▶ [Short exercise]:
Format the data as a JSON list of strings, one string per line, from the first line through the line containing "tone equalizer: -8", both included. Omit blank lines.

▶ [Stored data]:
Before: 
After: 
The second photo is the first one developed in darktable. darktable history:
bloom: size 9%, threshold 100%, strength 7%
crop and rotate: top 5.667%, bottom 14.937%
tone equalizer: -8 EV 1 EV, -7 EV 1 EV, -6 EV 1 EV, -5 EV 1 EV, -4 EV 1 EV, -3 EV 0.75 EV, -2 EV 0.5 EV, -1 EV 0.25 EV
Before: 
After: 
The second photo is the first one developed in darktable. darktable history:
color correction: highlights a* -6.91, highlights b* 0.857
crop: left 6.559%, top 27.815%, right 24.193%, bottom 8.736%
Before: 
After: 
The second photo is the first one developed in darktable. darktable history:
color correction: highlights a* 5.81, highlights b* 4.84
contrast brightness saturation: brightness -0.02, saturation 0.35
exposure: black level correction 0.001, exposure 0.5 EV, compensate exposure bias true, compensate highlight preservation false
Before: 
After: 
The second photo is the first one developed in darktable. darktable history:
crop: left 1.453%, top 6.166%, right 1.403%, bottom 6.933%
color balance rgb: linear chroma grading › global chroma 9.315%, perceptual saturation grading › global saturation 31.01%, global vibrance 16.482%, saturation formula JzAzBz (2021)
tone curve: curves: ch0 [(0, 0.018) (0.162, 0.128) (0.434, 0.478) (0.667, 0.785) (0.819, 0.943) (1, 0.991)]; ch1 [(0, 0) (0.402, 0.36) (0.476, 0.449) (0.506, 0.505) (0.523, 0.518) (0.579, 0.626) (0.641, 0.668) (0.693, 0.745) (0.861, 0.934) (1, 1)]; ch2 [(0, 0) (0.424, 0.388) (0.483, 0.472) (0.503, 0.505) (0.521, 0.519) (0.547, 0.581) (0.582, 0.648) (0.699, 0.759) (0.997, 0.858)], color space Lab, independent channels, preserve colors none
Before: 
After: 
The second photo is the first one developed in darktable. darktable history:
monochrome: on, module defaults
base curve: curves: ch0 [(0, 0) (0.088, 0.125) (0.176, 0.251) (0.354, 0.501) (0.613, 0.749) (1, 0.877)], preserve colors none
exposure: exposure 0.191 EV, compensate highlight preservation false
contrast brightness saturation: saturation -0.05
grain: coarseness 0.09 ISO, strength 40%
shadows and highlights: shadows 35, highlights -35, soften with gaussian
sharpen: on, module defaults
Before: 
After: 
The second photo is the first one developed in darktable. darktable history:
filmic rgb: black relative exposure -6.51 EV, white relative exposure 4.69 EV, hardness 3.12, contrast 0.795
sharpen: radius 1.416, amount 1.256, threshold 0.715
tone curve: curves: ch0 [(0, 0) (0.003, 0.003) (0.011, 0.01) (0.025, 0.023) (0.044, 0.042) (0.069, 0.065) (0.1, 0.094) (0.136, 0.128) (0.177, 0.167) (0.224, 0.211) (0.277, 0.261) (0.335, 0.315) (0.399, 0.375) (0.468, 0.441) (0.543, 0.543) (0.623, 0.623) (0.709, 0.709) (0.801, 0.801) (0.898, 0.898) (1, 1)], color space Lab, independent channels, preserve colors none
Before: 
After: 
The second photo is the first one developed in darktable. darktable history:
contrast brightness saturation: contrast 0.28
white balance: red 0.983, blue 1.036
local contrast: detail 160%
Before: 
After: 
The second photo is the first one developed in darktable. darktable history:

▶ [Output for this task]:
[
  "Before: ",
  "After: ",
  "The second photo is the first one developed in darktable. darktable history:",
  "bloom: size 9%, threshold 100%, strength 7%",
  "crop and rotate: top 5.667%, bottom 14.937%",
  "tone equalizer: -8 EV 1 EV, -7 EV 1 EV, -6 EV 1 EV, -5 EV 1 EV, -4 EV 1 EV, -3 EV 0.75 EV, -2 EV 0.5 EV, -1 EV 0.25 EV"
]